═════ Texto de origem

A rotina de quem cuida do trânsito há 17 anos
Há 17 anos, cuidar do trânsito da cidade é uma função que Ulisses Sebben, de 58 anos, exerce. Ele faz parte primeira turma de agentes concursados do Departamento Municipal de Trânsito (atual Departamento de Mobilidade Urbana). Apesar das dificuldades do trabalho, ele conta que nunca pensou em desistir. “É preciso gostar do que se está fazendo. Tem que saber o que faz, cumprir o que está escrito. Aí não tem erro. Se você fizer o que não pode, complica”, ensina.
Entre os ensinamentos aprendidos e os conhecimentos adquiridos por conta da profissão, o que ele classifica como mais interessante foi poder acompanhar as mudanças ocorridas na cidade. Graças às fiscalizações, Sebben passou a conhecer diferentes bairros e, ano após ano, presenciou o crescimento de Bento Gonçalves. Antes, ficava fechado dentro do meu local de trabalho. “Eu vi a cidade mudar. Que coisa bonita”, garante.
Natural de Bento Gonçalves, há cerca de 30 anos ele se mudou para São Miguel do Oeste (SC), onde morou durante cinco anos. Na época, trabalhou como pintor de automóveis em uma oficina mecânica. Ao retornar a Bento, comprou algumas ferramentas para abrir o próprio negócio no mesmo ramo. A empresa durou cinco anos. Depois, trabalhou como vigilante, área na qual seguiu até surgir a oportunidade de prestar concurso público para o cargo de agente de trânsito.
O departamento foi criado em 1998 e no ano seguinte o serviço começou a ser feito por agentes contratados temporariamente – conhecidos como “bordozinhos”. No mesmo ano, o município lançou edital para o concurso público e, em 2000, a função de cuidar o trânsito passou a ser feita pelos “azuizinhos” – nome dado em função da cor do uniforme. “Agora está mais calmo até, mas no início não foi fácil. O pessoal não estava acostumado porque uma vez era só a Brigada Militar que fazia esse serviço”, explica. Sebben deve seguir na área por pelo menos mais três anos, quando completará o tempo necessário no serviço para poder solicitar a aposentadoria.
Atualmente o quadro do Departamento de Mobilidade Urbana conta com 33 agentes, que se dividem em três escalas de trabalho (manhã, tarde e noite), com jornada de 6h cada, incluindo finais de semana. Dificilmente eles trabalham sozinhos, geralmente atuam em duplas. Sebben está na escala da tarde, mas eventualmente também trabalha à noite – o que não chega a ser uma dificuldade, já que estava acostumado ao horário quando era vigilante. Apesar das escalas aos finais de semana, ele sempre consegue tempo para ver a família – tem dois filhos e duas netas.
A primeira multa
Paciência e conhecimento para poder aplicar as penalidades corretas são as principais virtudes que Sebben acredita serem necessárias na profissão. Ele ainda recorda da primeira multa que aplicou. O condutor de um Monza, com placas de Carlos Barbosa, trafegava na contramão pela rua Xingu. Segundo ele, não foi uma tarefa difícil, mas ficou marcada. “Entramos preparados, fazemos dois meses de curso e um intensivo na rua. Ninguém gosta de ser multado, eu também não gostaria, mas é preciso”, comenta.

══════════
═════ Entradas de dados

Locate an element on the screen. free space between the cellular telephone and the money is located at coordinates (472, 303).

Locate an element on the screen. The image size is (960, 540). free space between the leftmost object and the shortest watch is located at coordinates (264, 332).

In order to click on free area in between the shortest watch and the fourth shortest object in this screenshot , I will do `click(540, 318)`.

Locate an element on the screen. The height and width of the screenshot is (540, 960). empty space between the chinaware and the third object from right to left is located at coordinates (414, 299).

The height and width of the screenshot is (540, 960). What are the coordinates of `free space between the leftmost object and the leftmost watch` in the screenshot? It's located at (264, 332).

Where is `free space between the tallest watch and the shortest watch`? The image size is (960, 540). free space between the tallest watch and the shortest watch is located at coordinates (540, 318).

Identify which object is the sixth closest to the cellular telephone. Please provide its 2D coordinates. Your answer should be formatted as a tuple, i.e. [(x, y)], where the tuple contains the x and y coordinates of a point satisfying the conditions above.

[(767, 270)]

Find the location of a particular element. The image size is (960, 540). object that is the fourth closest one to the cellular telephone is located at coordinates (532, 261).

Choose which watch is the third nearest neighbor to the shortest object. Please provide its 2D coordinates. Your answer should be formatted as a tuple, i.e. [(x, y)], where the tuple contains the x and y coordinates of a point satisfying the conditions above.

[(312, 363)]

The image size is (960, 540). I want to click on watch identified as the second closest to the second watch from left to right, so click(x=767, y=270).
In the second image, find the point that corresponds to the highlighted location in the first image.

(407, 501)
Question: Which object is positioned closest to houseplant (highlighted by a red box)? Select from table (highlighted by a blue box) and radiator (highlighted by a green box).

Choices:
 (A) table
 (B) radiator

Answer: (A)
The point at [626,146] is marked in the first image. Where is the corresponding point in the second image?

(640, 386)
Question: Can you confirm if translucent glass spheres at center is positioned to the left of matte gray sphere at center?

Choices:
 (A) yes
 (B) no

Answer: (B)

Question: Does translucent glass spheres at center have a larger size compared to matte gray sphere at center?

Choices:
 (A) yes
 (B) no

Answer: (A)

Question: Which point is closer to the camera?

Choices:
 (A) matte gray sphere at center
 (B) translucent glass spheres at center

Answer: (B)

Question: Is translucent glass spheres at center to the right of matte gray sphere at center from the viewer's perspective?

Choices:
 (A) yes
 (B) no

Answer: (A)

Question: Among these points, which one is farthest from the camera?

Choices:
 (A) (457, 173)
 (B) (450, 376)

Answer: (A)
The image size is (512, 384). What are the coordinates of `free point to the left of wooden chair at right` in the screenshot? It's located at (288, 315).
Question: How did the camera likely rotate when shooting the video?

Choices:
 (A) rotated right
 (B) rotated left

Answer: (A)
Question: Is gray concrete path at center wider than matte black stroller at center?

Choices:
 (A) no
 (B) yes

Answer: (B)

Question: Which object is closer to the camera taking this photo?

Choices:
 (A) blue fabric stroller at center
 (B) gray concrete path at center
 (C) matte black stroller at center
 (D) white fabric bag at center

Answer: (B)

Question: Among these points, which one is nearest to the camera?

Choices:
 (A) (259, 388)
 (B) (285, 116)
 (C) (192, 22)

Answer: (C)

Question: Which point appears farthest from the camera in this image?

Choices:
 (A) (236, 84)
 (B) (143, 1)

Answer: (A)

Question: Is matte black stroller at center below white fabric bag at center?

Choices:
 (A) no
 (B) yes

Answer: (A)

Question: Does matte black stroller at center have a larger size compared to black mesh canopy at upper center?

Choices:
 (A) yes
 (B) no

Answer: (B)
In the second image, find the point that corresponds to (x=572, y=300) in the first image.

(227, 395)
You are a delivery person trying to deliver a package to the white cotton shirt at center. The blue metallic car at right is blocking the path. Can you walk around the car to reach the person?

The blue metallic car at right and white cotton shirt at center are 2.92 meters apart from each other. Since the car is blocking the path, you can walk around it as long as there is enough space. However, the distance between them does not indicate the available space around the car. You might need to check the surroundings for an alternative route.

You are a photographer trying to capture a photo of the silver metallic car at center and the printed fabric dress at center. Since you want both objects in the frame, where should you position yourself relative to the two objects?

══════════

:: Tarefa a realizar ::
Transcreva da reportagem sobre o agente de trânsito o trecho que começa em "O departamento foi" e termina em "solicitar a aposentadoria.".

:: Resposta correta ::
O departamento foi criado em 1998 e no ano seguinte o serviço começou a ser feito por agentes contratados temporariamente – conhecidos como “bordozinhos”. No mesmo ano, o município lançou edital para o concurso público e, em 2000, a função de cuidar o trânsito passou a ser feita pelos “azuizinhos” – nome dado em função da cor do uniforme. “Agora está mais calmo até, mas no início não foi fácil. O pessoal não estava acostumado porque uma vez era só a Brigada Militar que fazia esse serviço”, explica. Sebben deve seguir na área por pelo menos mais três anos, quando completará o tempo necessário no serviço para poder solicitar a aposentadoria.